Sunday, April 02, 2006

The place was not dark, but dim and very green. The ancient pines grew more sparsely than he had imagined, and beneath them were masses of sprouting ferns--primroses too, and violets, which he had not found among the hazels. A scent of rooty dampness was about, of fresh-turned earth, and welling fountains. In every tree-root wood-sorrel clustered.

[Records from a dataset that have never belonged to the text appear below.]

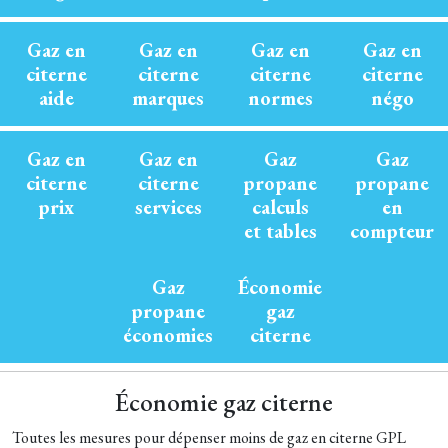
Gaz en
Gaz en
Gaz en
Gaz en
citerne
citerne
citerne
citerne
aide
marques
normes
négo
Gaz en
Gaz en
Gaz
Gaz
citerne
citerne
propane
propane
prix
services
calculs
en
et tables
compteur
Gaz
Économie
propane
gaz
économies
citerne
Économie gaz citerne
Toutes les mesures pour dépenser moins de gaz en citerne GPL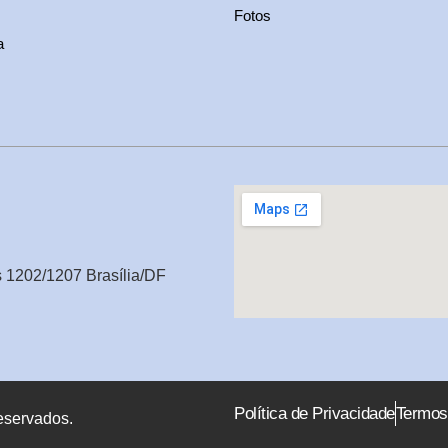
Fotos
a
s 1202/1207 Brasília/DF
Política de Privacidade
Termos
eservados.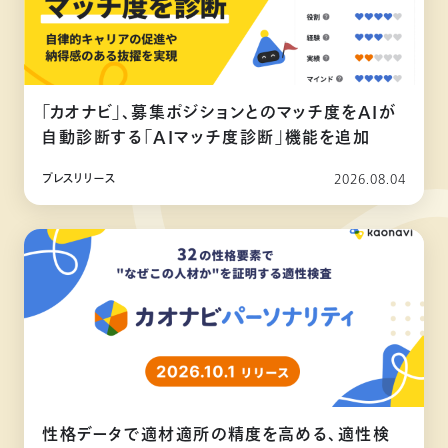
「カオナビ」、募集ポジションとのマッチ度をAIが
自動診断する「AIマッチ度診断」機能を追加
プレスリリース
2026.08.04
性格データで適材適所の精度を高める、適性検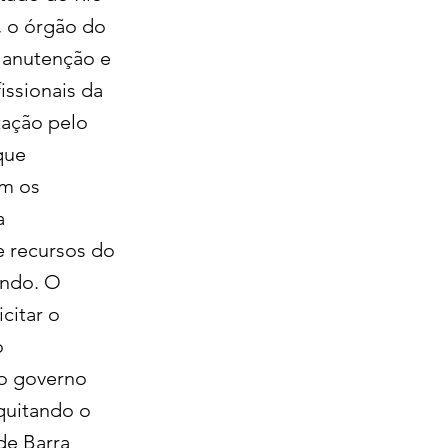
, o órgão do
 Manutenção e
issionais da
tação pelo
que
om os
a
e recursos do
undo. O
citar o
o
do governo
 quitando o
de Barra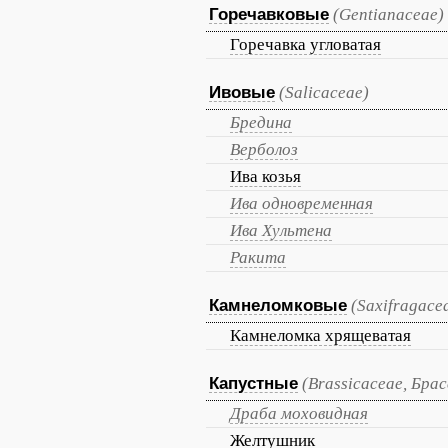
Горечавковые
(Gentianaceae)
Горечавка угловатая
Ивовые
(Salicaceae)
Бредина
Верболоз
Ива козья
Ива одновременная
Ива Хультена
Ракита
Камнеломковые
(Saxifragace
Камнеломка хрящеватая
Капустные
(Brassicaceae, Бр
Драба моховидная
Желтушник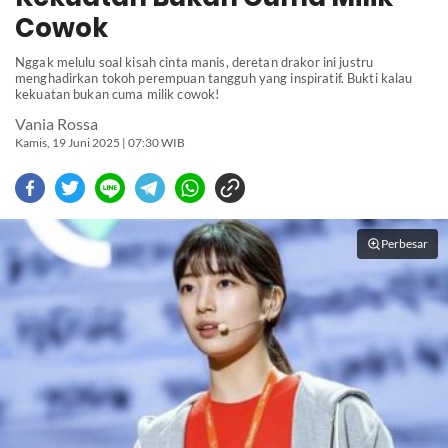
Cowok
Nggak melulu soal kisah cinta manis, deretan drakor ini justru
menghadirkan tokoh perempuan tangguh yang inspiratif. Bukti kalau
kekuatan bukan cuma milik cowok!
Vania Rossa
Kamis, 19 Juni 2025 | 07:30 WIB
Perbesar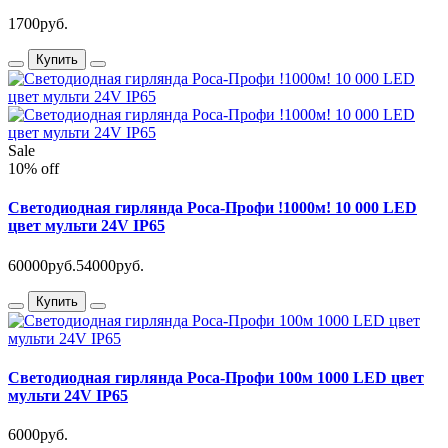
1700руб.
Купить
Sale
10% off
Светодиодная гирлянда Роса-Профи !1000м! 10 000 LED
цвет мульти 24V IP65
60000руб.
54000руб.
Купить
Светодиодная гирлянда Роса-Профи 100м 1000 LED цвет
мульти 24V IP65
6000руб.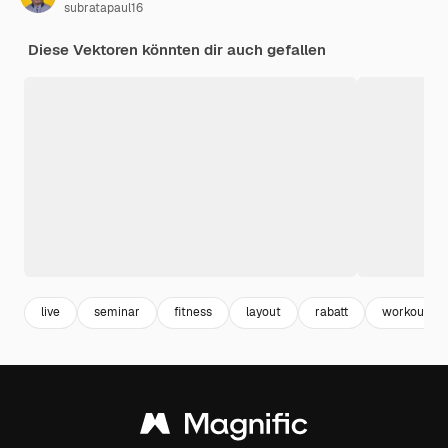
subratapaul16
Diese Vektoren könnten dir auch gefallen
live
seminar
fitness
layout
rabatt
workout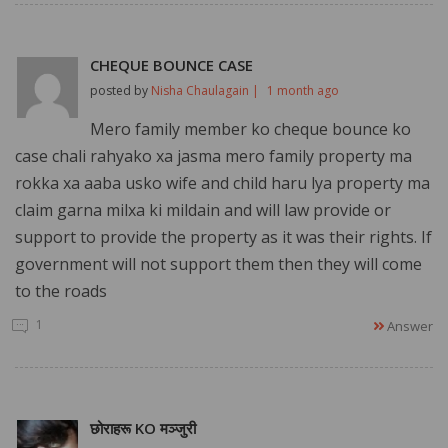
CHEQUE BOUNCE CASE
posted by
Nisha Chaulagain |
1 month ago
Mero family member ko cheque bounce ko
case chali rahyako xa jasma mero family property ma
rokka xa aaba usko wife and child haru lya property ma
claim garna milxa ki mildain and will law provide or
support to provide the property as it was their rights. If
government will not support them then they will come
to the roads
1
Answer
छोराहरू KO मञ्जुरी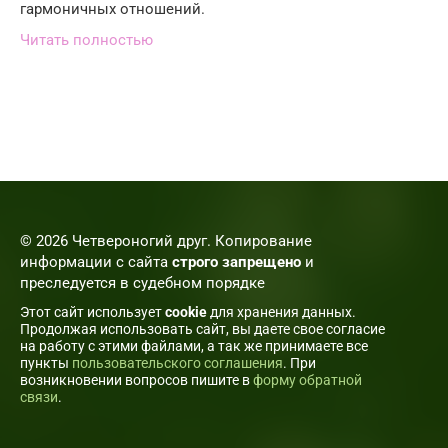
гармоничных отношений.
Читать полностью
© 2026 Четвероногий друг. Копирование
информации с сайта
строго запрещено
и
преследуется в судебном порядке
Этот сайт использует
cookie
для хранения данных.
Продолжая использовать сайт, вы даете свое согласие
на работу с этими файлами, а так же принимаете все
пункты
пользовательского соглашения
. При
возникновении вопросов пишите в
форму обратной
связи
.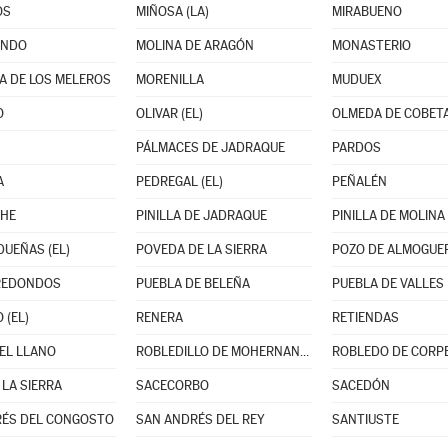
OS
MIÑOSA (LA)
MIRABUENO
ANDO
MOLINA DE ARAGÓN
MONASTERIO
A DE LOS MELEROS
MORENILLA
MUDUEX
O
OLIVAR (EL)
OLMEDA DE COBET
PÁLMACES DE JADRAQUE
PARDOS
A
PEDREGAL (EL)
PEÑALÉN
CHE
PINILLA DE JADRAQUE
PINILLA DE MOLINA
DUEÑAS (EL)
POVEDA DE LA SIERRA
POZO DE ALMOGUE
REDONDOS
PUEBLA DE BELEÑA
PUEBLA DE VALLES
 (EL)
RENERA
RETIENDAS
DEL LLANO
ROBLEDILLO DE MOHERNANDO
ROBLEDO DE CORP
 LA SIERRA
SACECORBO
SACEDÓN
RÉS DEL CONGOSTO
SAN ANDRÉS DEL REY
SANTIUSTE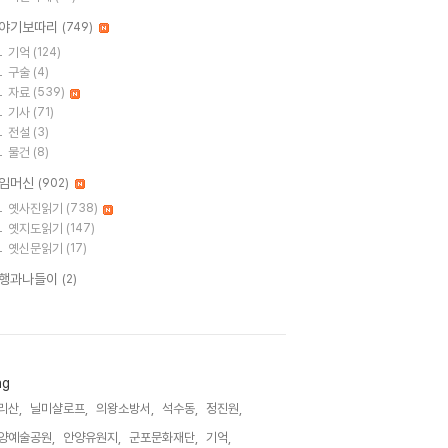
야기보따리
(749)
기억
(124)
구술
(4)
자료
(539)
기사
(71)
전설
(3)
물건
(8)
임머신
(902)
옛사진읽기
(738)
옛지도읽기
(147)
옛신문읽기
(17)
행과나들이
(2)
ag
리산,
닐미샬로프,
의왕소방서,
석수동,
정진원,
양예술공원,
안양유원지,
군포문화재단,
기억,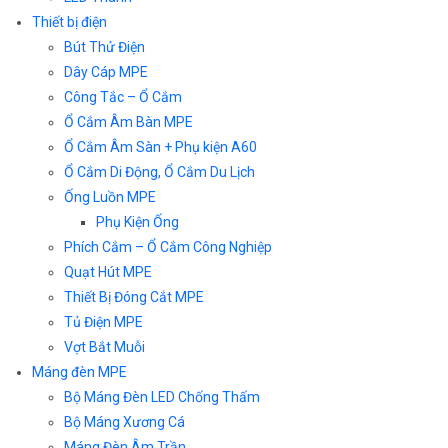
Thiết bị điện
Bút Thử Điện
Dây Cáp MPE
Công Tắc – Ổ Cắm
Ổ Cắm Âm Bàn MPE
Ổ Cắm Âm Sàn + Phụ kiện A60
Ổ Cắm Di Động, Ổ Cắm Du Lịch
Ống Luồn MPE
Phụ Kiện Ống
Phích Cắm – Ổ Cắm Công Nghiệp
Quạt Hút MPE
Thiết Bị Đóng Cắt MPE
Tủ Điện MPE
Vợt Bắt Muỗi
Máng đèn MPE
Bộ Máng Đèn LED Chống Thấm
Bộ Máng Xương Cá
Máng Đèn Âm Trần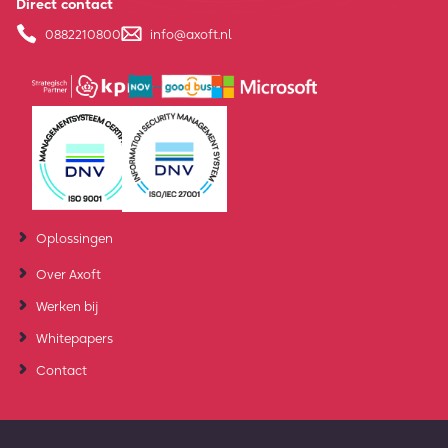
Direct contact
0882210800
info@axoft.nl
Oplossingen
Over Axoft
Werken bij
Whitepapers
Contact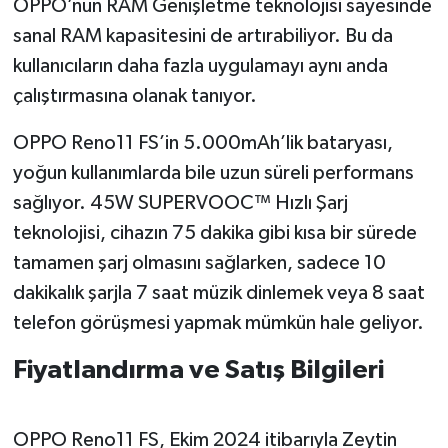
OPPO’nun RAM Genişletme teknolojisi sayesinde
sanal RAM kapasitesini de artırabiliyor. Bu da
kullanıcıların daha fazla uygulamayı aynı anda
çalıştırmasına olanak tanıyor.
OPPO Reno11 FS’in 5.000mAh’lik bataryası,
yoğun kullanımlarda bile uzun süreli performans
sağlıyor. 45W SUPERVOOC™ Hızlı Şarj
teknolojisi, cihazın 75 dakika gibi kısa bir sürede
tamamen şarj olmasını sağlarken, sadece 10
dakikalık şarjla 7 saat müzik dinlemek veya 8 saat
telefon görüşmesi yapmak mümkün hale geliyor.
Fiyatlandırma ve Satış Bilgileri
OPPO Reno11 FS, Ekim 2024 itibarıyla Zeytin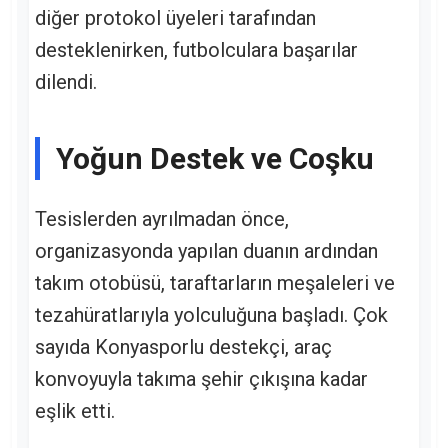
diğer protokol üyeleri tarafından
desteklenirken, futbolculara başarılar
dilendi.
Yoğun Destek ve Coşku
Tesislerden ayrılmadan önce,
organizasyonda yapılan duanın ardından
takım otobüsü, taraftarların meşaleleri ve
tezahüratlarıyla yolculuğuna başladı. Çok
sayıda Konyasporlu destekçi, araç
konvoyuyla takıma şehir çıkışına kadar
eşlik etti.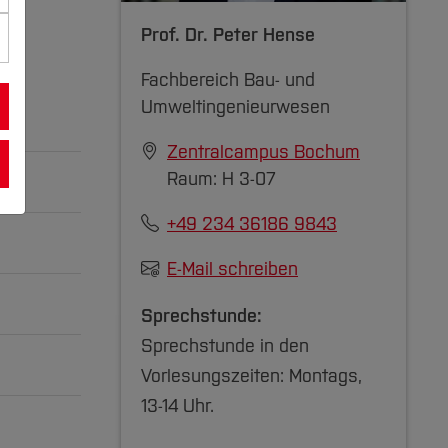
Prof. Dr.
Peter Hense
Fachbereich Bau- und
Umweltingenieurwesen
Zentralcampus Bochum
Raum: H 3-07
+49 234 36186 9843
E-Mail schreiben
Sprechstunde:
Sprechstunde in den
Vorlesungszeiten: Montags,
m
13-14 Uhr.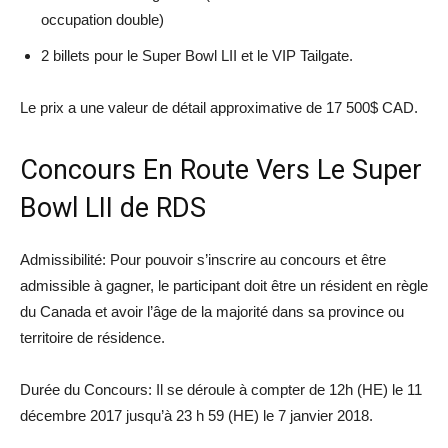
occupation double)
2 billets pour le Super Bowl LII et le VIP Tailgate.
Le prix a une valeur de détail approximative de 17 500$ CAD.
Concours En Route Vers Le Super
Bowl LII de RDS
Admissibilité: Pour pouvoir s’inscrire au concours et être
admissible à gagner, le participant doit être un résident en règle
du Canada et avoir l’âge de la majorité dans sa province ou
territoire de résidence.
Durée du Concours: Il se déroule à compter de 12h (HE) le 11
décembre 2017 jusqu’à 23 h 59 (HE) le 7 janvier 2018.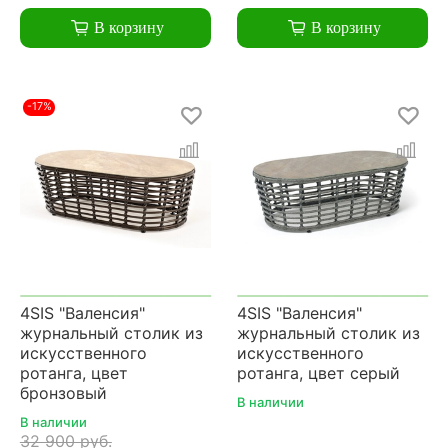
В корзину
В корзину
-17%
4SIS "Валенсия"
4SIS "Валенсия"
журнальный столик из
журнальный столик из
искусственного
искусственного
ротанга, цвет
ротанга, цвет серый
бронзовый
В наличии
В наличии
32 900 руб.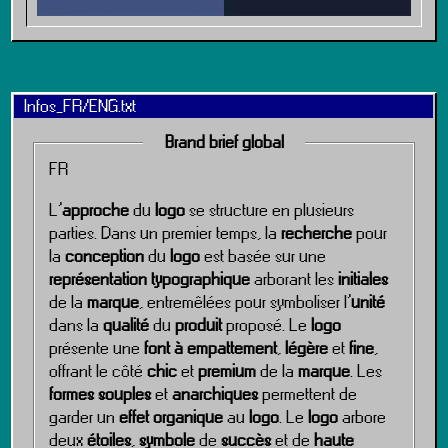
Infos_FR/ENG.txt
Brand brief global
FR
L’
approche
du
logo
se structure en plusieurs
parties. Dans un premier temps, la
recherche
pour
la
conception
du
logo
est basée sur une
représentation typographique
arborant les
initiales
de la
marque
, entremêlées pour symboliser l’
unité
dans la
qualité
du
produit
proposé. Le
logo
présente une
font à empattement
,
légère
et
fine
,
offrant le côté
chic
et
premium
de la
marque
. Les
formes souples
et
anarchiques
permettent de
garder un
effet organique
au
logo
. Le
logo
arbore
deux
étoiles
,
symbole
de
succès
et de
haute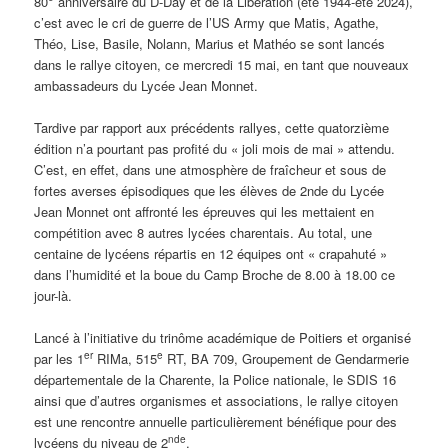
80
anniversaire du D-Day et de la Libération (été 1944-été 2024),
c’est avec le cri de guerre de l’US Army que Matis, Agathe,
Théo, Lise, Basile, Nolann, Marius et Mathéo se sont lancés
dans le rallye citoyen, ce mercredi 15 mai, en tant que nouveaux
ambassadeurs du Lycée Jean Monnet.
Tardive par rapport aux précédents rallyes, cette quatorzième
édition n’a pourtant pas profité du « joli mois de mai » attendu.
C’est, en effet, dans une atmosphère de fraîcheur et sous de
fortes averses épisodiques que les élèves de 2nde du Lycée
Jean Monnet ont affronté les épreuves qui les mettaient en
compétition avec 8 autres lycées charentais. Au total, une
centaine de lycéens répartis en 12 équipes ont « crapahuté »
dans l’humidité et la boue du Camp Broche de 8.00 à 18.00 ce
jour-là.
Lancé à l’initiative du trinôme académique de Poitiers et organisé
er
e
par les 1
RIMa, 515
RT, BA 709, Groupement de Gendarmerie
départementale de la Charente, la Police nationale, le SDIS 16
ainsi que d’autres organismes et associations, le rallye citoyen
est une rencontre annuelle particulièrement bénéfique pour des
nde
lycéens du niveau de 2
.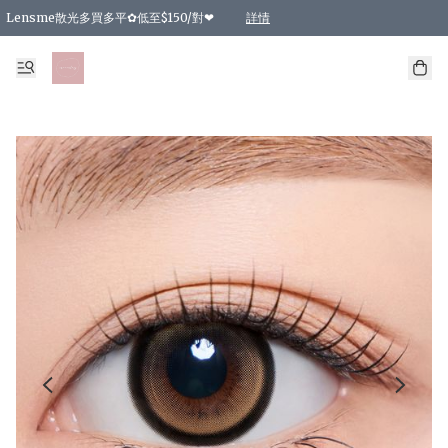
Lensme散光多買多平✿低至$150/對❤
詳情
台灣Karacon⁩✧日拋 特價清貨❁⃘
日本韓國多款日/月拋現貨☼ 特價❤︎數量有限 售完即止
🇰🇷韓國多款月拋現貨 特價兩對$99✿數量有限 售完即止♫
精選商品，任選買2件或以上9 折；買4件或以上85 折；買6件或以上8 折
精選商品，任選買2件HKD 140.00；買4件HKD 260.00
精選商品，任選買2件HKD 190.00；買4件HKD 360.00
精選商品，任選買2件HKD 110.00；買4件HKD 180.00
精選商品，任選買2件HKD 170.00；買4件HKD 320.00
精選商品，任選買2件或以上減HKD 148.00
精選商品，任選買2件或以上減HKD 148.00
精選商品，任選買2件或以上95 折；買4件或以上9 折；買6件或以上85 折；買8件
精選商品，任選買12件或以上87 折
精選商品，任選買2件或以上減HKD 16.00；買4件或以上減HKD 32.00；買6件或以
精選商品，任選買2件或以上95 折；買4件或以上9 折；買8件或以上85 折；買12件
購物滿 HKD 800.00即享免運費優惠！（適用於 特定的送貨方式 )
詳情
詳情
詳情
詳情
詳情
詳情
詳情
詳情
詳情
詳情
詳情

But there were no small birds, only large things like cushats and hawks, which made a movement in the high branches. A little farther and he was in a glade, far more of a glade than the clearings in the hazels, for it was sharply defined by the walls of shade.

He stood and gazed, stuck silent by its beauty. Here in truth was a dancing-floor for wood nymphs, a playground for the Good Folk. It seemed strange that the place should be untenanted. . . . There was a rustling in the covert, and his heart beat. He was no longer the adventurous boy, but a young man with a fancy fed by knowledge. He felt that the glade was aware and not empty. Light feet had lately brushed its sward. . . . There was a rustling again, and a gleam of colour. He stood poised like a runner, his blood throbbing in a sudden rapture.

There was the gleam again and the rustle. He thought that at the far end of the glade behind the red bracken he saw a figure. In two steps he was certain. A green gown fluttered, and at his third step broke cover. He saw the form of a girl--nymph, fairy, or mortal, he knew not which.